Liputan6.com, Jakarta - Mahkamah Agung (MA) mengabulkan gugatan warga untuk menghentikan swastanisasi air di Jakarta. Putusan MA itu ditetapkan pada Selasa 10 Oktobe 2017 dan memerintahkan Pemprov DKI Jakarta memutuskan kontrak pengelolaan air oleh yaitu PT Aetra Air Jakarta dan PT PAM Lyonnaise Jaya (Palyja).
Menanggapi hal tersebut, Gubernur DKI Jakarta Djarot Saiful Hidayat mengaku Pemprov DKI belum bisa mengambil alih pengelolaan air di Jakarta dari dua operator Aetra dan Palyja dalam waktu dekat.
Baca Juga
"Enggak (bisa) karena ada perjanjian-perjanjian," kata Djarot di kawasan Ancol, Kamis (12/10/2017).
Advertisement
Kontrak investasi antara Pemprov dengan kedua operator diketahui berakhir pada Februari 2023. Yang bisa Pemprov lakukan saat ini, kata Djarot, adalah mengadakan pertemuan antara PAM Jaya, Aetra, dan Palyja.
"PAM nanti ketemu Aetra sama Palyja nanti solusinya gimana. Tapi yang jelas begini, UU mengatakan bahwa air segala macam itu dikuasai negara, Pasal 33 ayat 3, sebesar besar untuk kepentingan rakyat. Makanya perlu ketemu," jelas dia.
Pemprov DKI, kata Djarot, sejak 2013 ingin mengakuisisi Aetra dan Palyja. Namun hal itu masih terbentur dengan perjanjian kontrak.
"Karena memang prosesnya mau kita ambil alih, tahun berapa 2013-2014, kita masukkan ke Jakpro masih belum ada nego, belum ada deal. Makanya ketiga, saya suruh ketemu," ucap Djarot.
Komentar PAM Jaya
Sementara itu, PAM Jaya selaku BUMD pengelola air di Jakarta enggan menanggapi putusan tersebut. Pihaknya masih akan mempelajari putusan tersebut.
"Kami mempelajari poin-poinnya. Formalnya, saya dan Pemprov DKI harus mengadakan rapat mengevaluasi point by point sebelum menentukan sikap. Kenapa begitu, karena kita sudah tidak termasuk dalam pihak yang banding," kata Dirut PAM Jaya Erlan Hidayat Erla.
Saat ini, lanjut dia, baru dapat memastikan bahwa pada 2023 nanti, PAM Jaya pasti bisa mengambil alih dan menjadi operator pengelola air minum di Jakarta.
"Dengan catatan semua proyek bisa kita bangun. Kalau kontrak 2023 berakhir," tegas dia.

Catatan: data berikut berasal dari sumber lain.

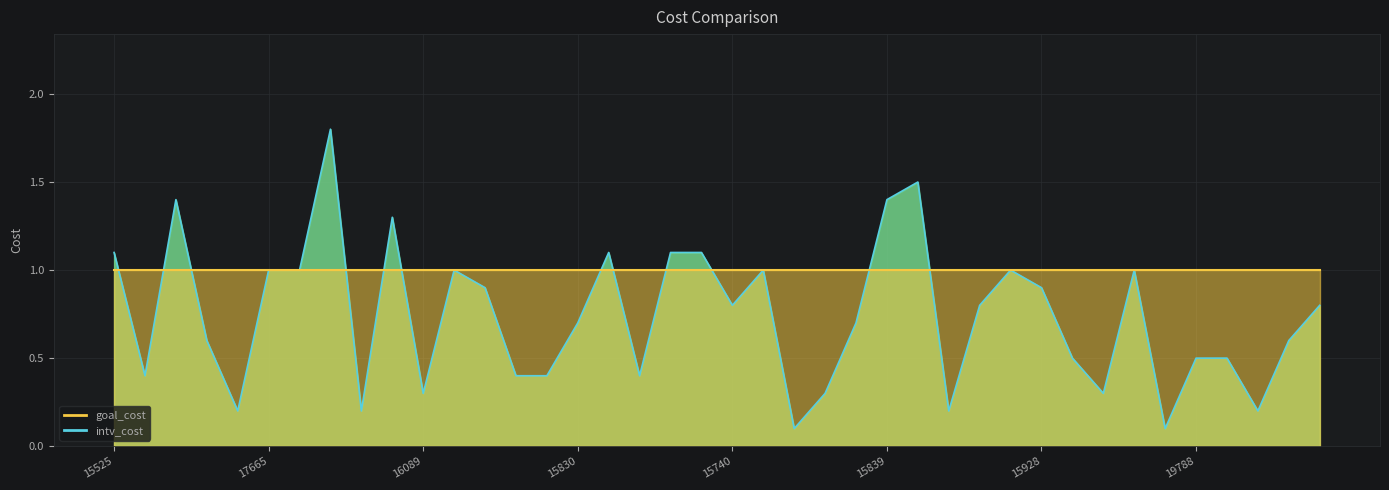

Rank the categories by value from highest to lowest.

11673, 17355, 15132, 15839, 17172, 15525, 13512, 15250, 10360, 17665, 13564, 16013, 16923, 14163, 10070, 17909, 15928, 15740, 19785, 11015, 15830, 12476, 16412, 11503, 11575, 19788, 15407, 17328, 17852, 16220, 13051, 16089, 15748, 11596, 16873, 12149, 10411, 18057, 15610, 12599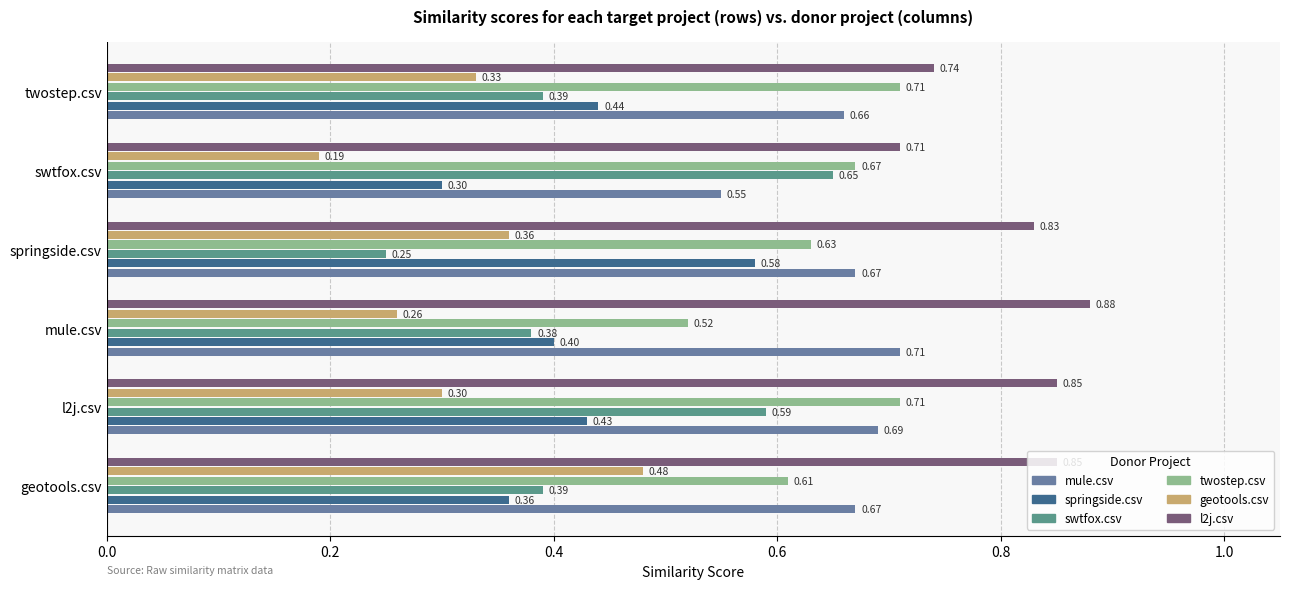

Count the number of categories in the chart.

6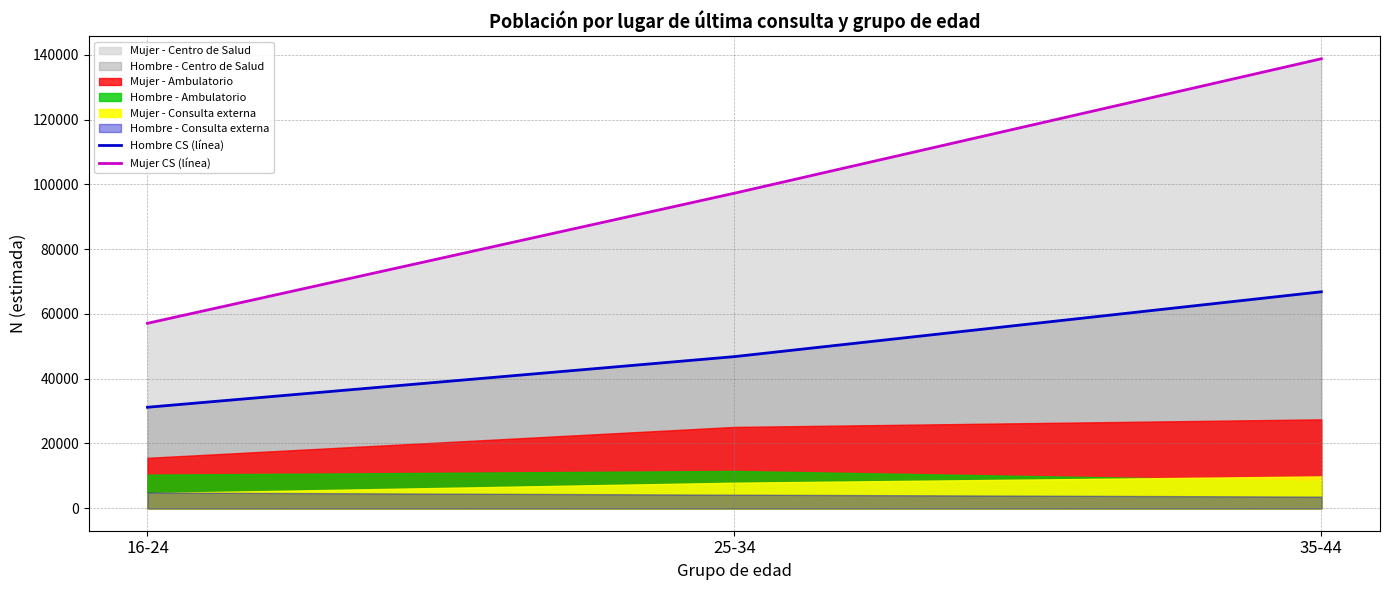

Reading left to right, extract all data points from this chart.

Hombre CS (línea): 31191	46831	66855
Mujer CS (línea): 57123	97300	138821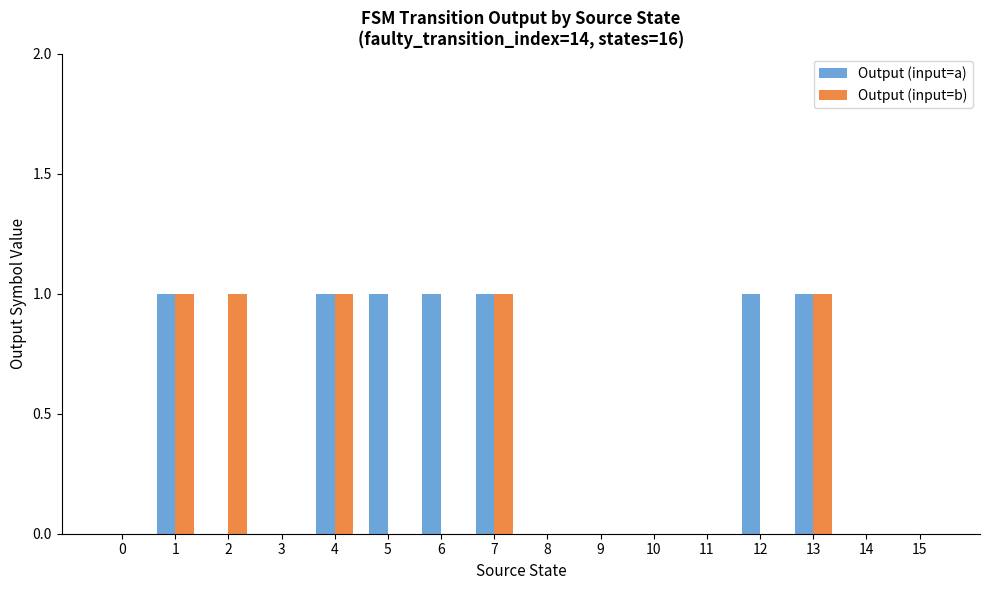

Reading right to left, list all the values displayed in this chart.

Output (input=a): 15=0	14=0	13=1	12=1	11=0	10=0	9=0	8=0	7=1	6=1	5=1	4=1	3=0	2=0	1=1	0=0
Output (input=b): 15=0	14=0	13=1	12=0	11=0	10=0	9=0	8=0	7=1	6=0	5=0	4=1	3=0	2=1	1=1	0=0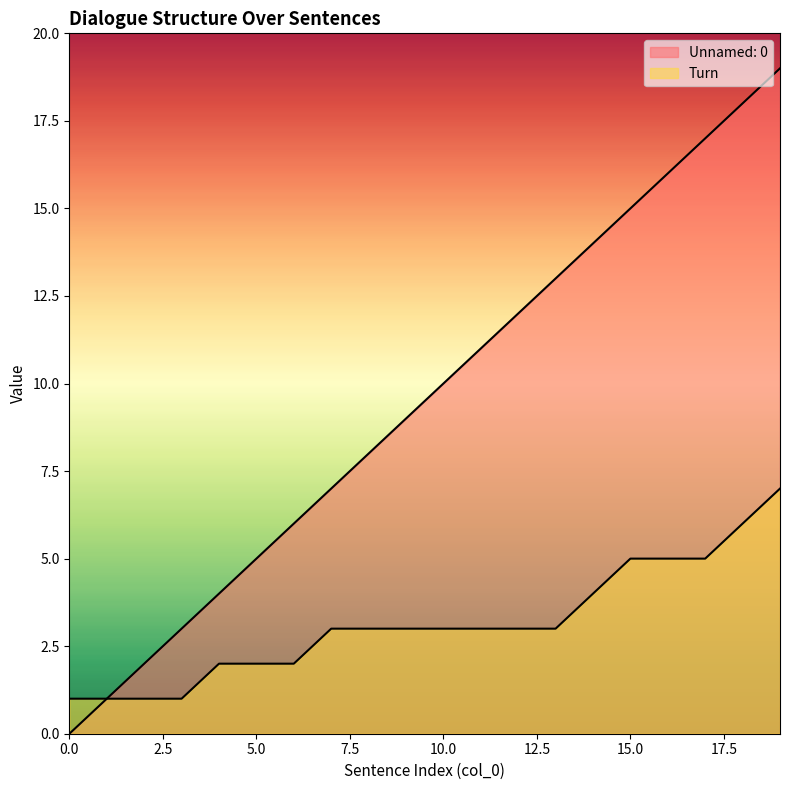

Reading left to right, extract all data points from this chart.

Unnamed: 0: 0=0	1=1	2=2	3=3	4=4	5=5	6=6	7=7	8=8	9=9	10=10	11=11	12=12	13=13	14=14	15=15	16=16	17=17	18=18	19=19
Turn: 0=1	1=1	2=1	3=1	4=2	5=2	6=2	7=3	8=3	9=3	10=3	11=3	12=3	13=3	14=4	15=5	16=5	17=5	18=6	19=7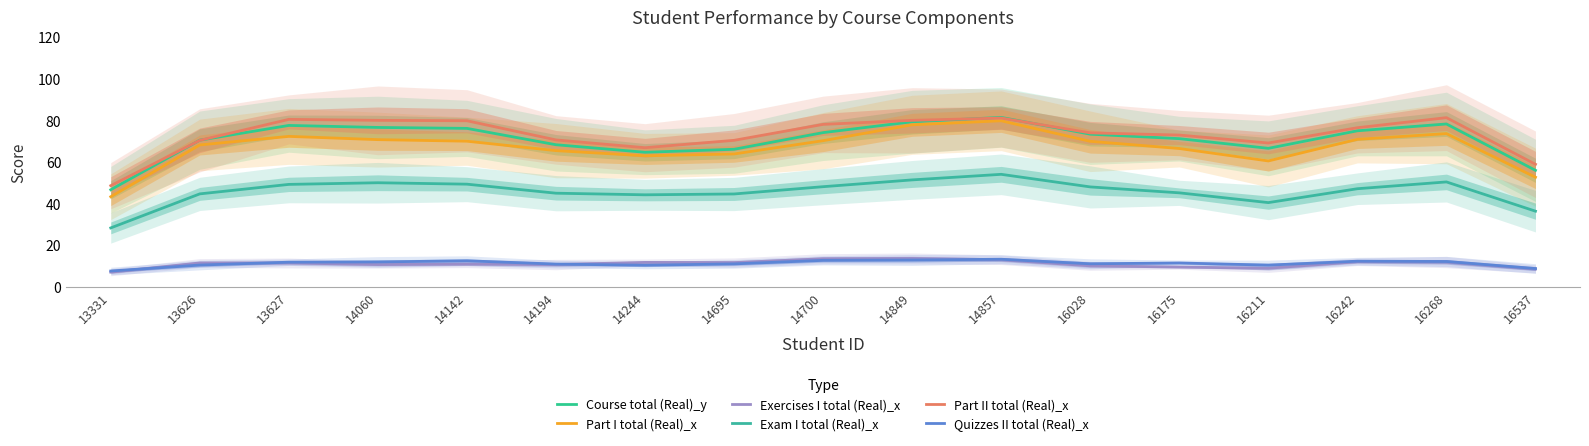

Which label corresponds to the largest value in the chart?

14857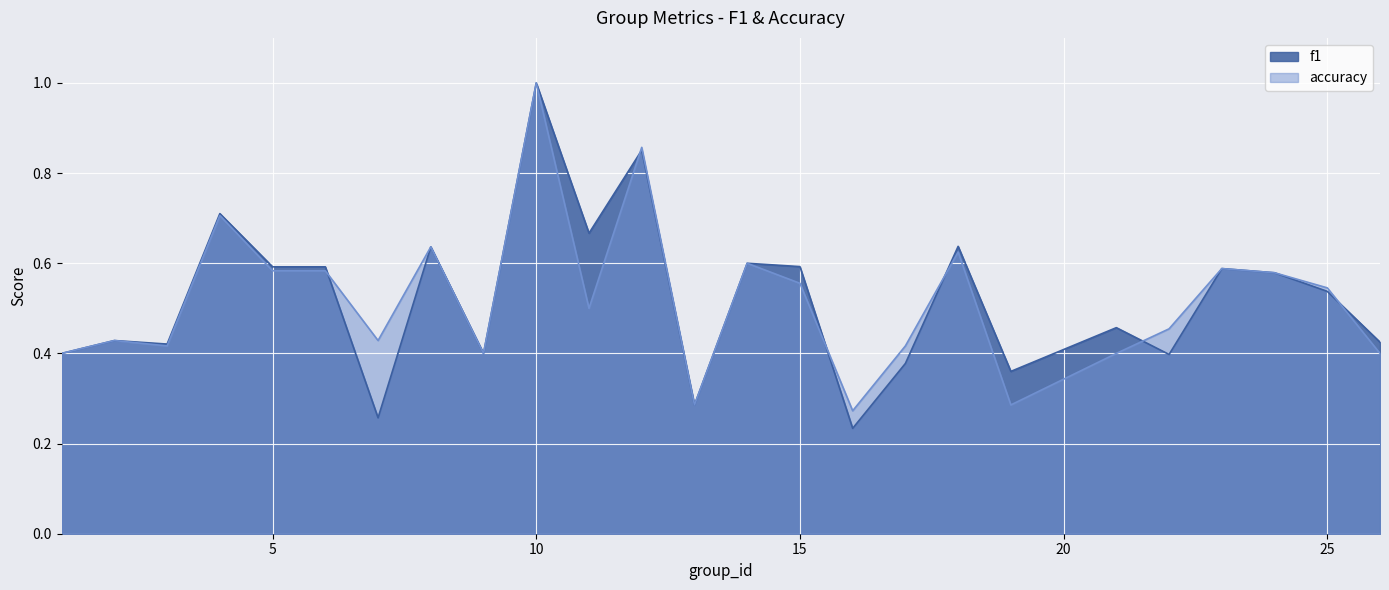

Does the chart display data point markers on the line(s)?

No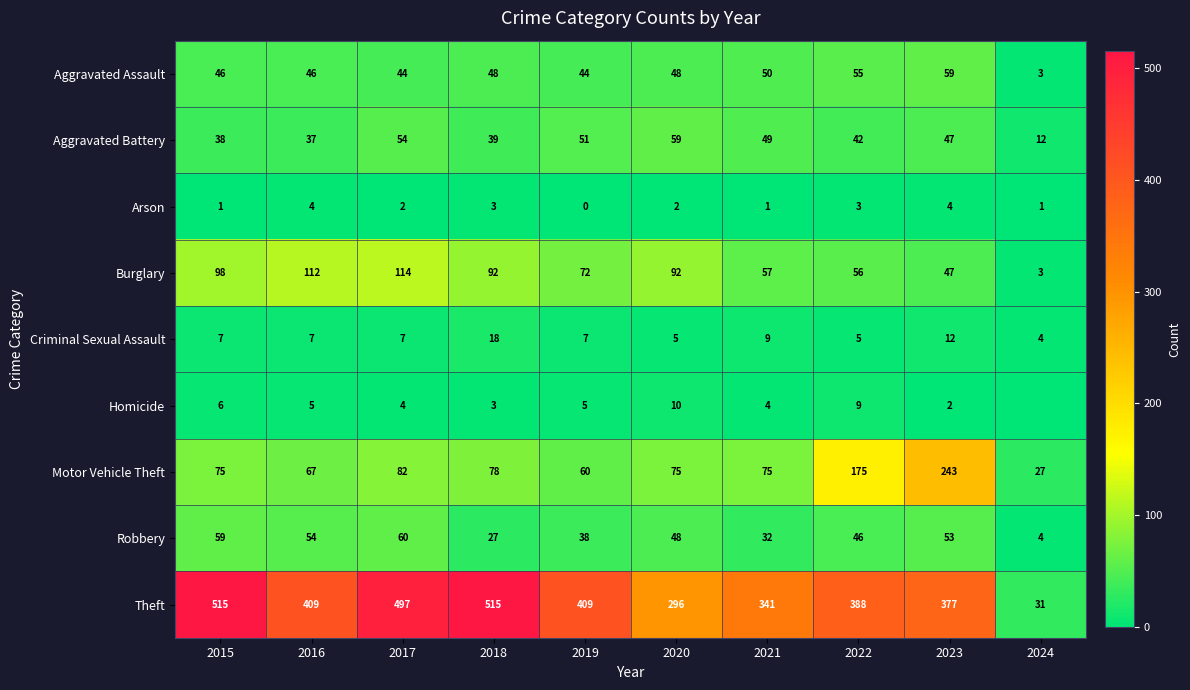

At how many categories does at least one series exceed 255?

9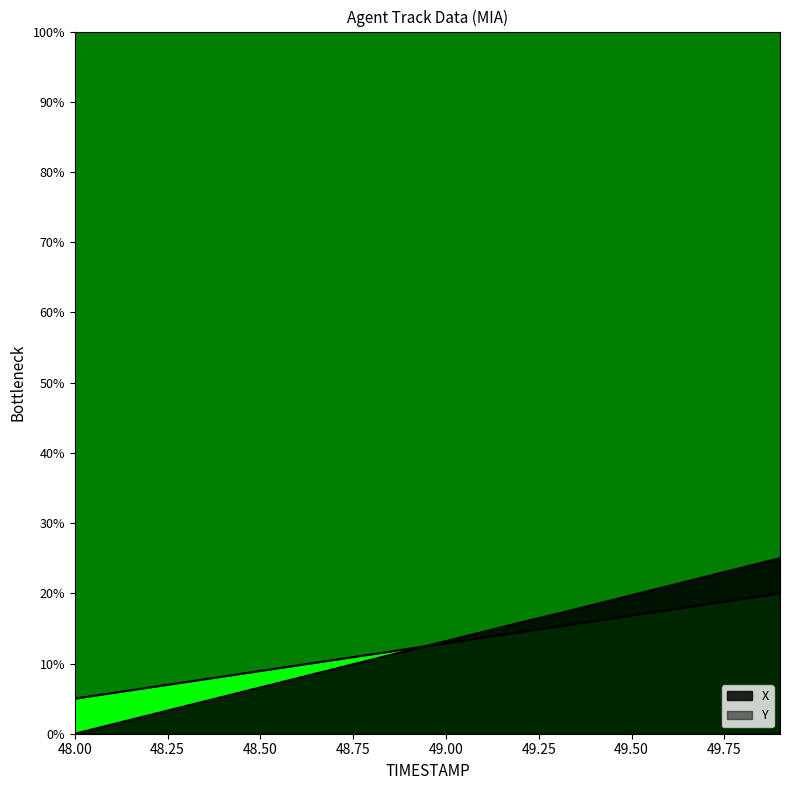

How many data points does each series have?

20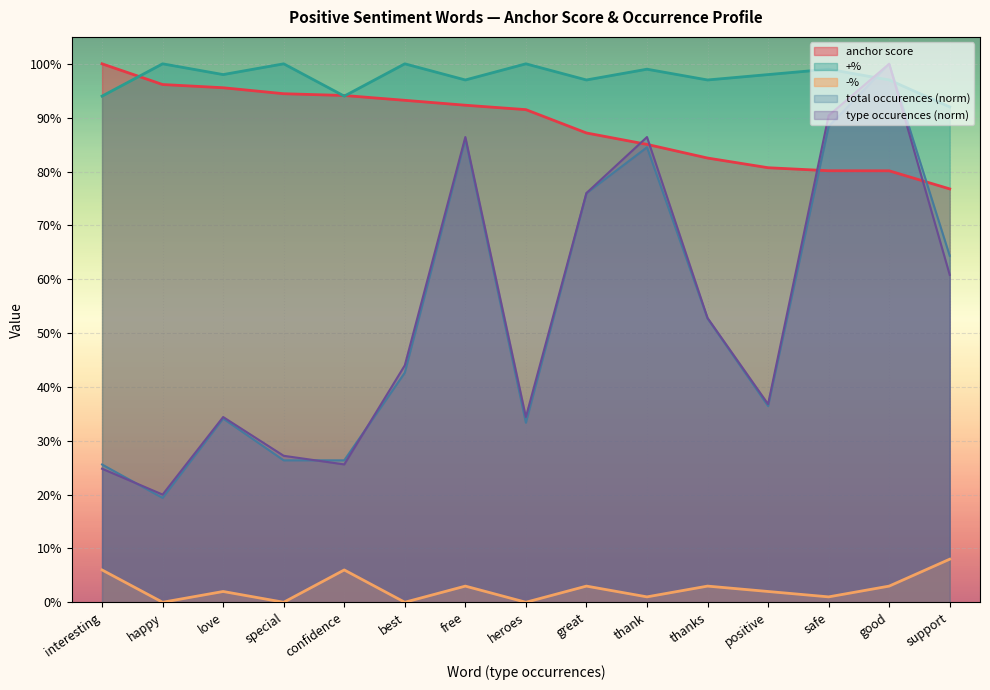

True or false: +% and -% intersect in this chart.

False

MA sebelumnya memutuskan bahwa Pemprov DKI telah melakukan perbuatan melawan hukum karena menyerahkan kewenangan pengelolaan air Jakarta kepada pihak swasta. Hal itu terwujud dalam pembuatan Perjanjian Kerja Sama (PKS) 6 Juni 1997 yang diperbarui pada 22 Oktober 2001 yang berlaku hingga saat ini.